▸ Activity:
Your answer must be the full listing, reproduced exactly, minus any pictures.

▸ Information provided:

* * *

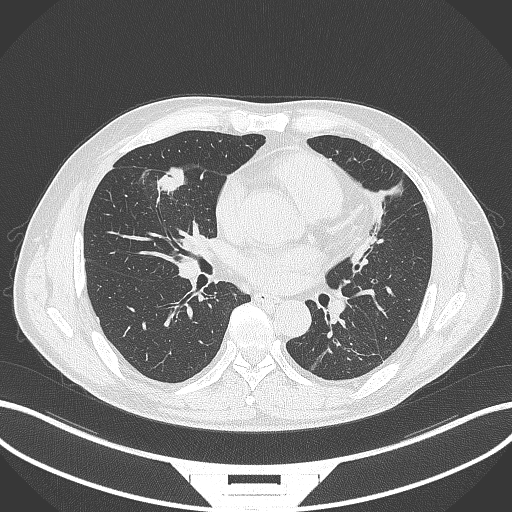
Chest CT, one axial slice; slice 148 of 399 in the series (ordered by position); reconstruction kernel B70f; 120 kVp; lung window (W 1500 / L -600 HU); 512 × 512 image matrix, field of view 400 × 400 mm. Male patient, age 59 years. Case-level facts recorded for this patient, not image findings: clinical TNM (as recorded): T2a N1 M0.
Outlined on this slice (rectangle marked by the reading radiologist):
- lung tumour (recorded histology: adenocarcinoma): box from (x=156, y=164) to (x=190, y=198) px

* * *

▸ Expected answer:
Chest CT, one axial slice; slice 148 of 399 in the series (ordered by position); reconstruction kernel B70f; 120 kVp; lung window (W 1500 / L -600 HU); 512 × 512 image matrix, field of view 400 × 400 mm. Male patient, age 59 years. Case-level facts recorded for this patient, not image findings: clinical TNM (as recorded): T2a N1 M0.
Outlined on this slice (rectangle marked by the reading radiologist):
- lung tumour (recorded histology: adenocarcinoma): box from (x=156, y=164) to (x=190, y=198) px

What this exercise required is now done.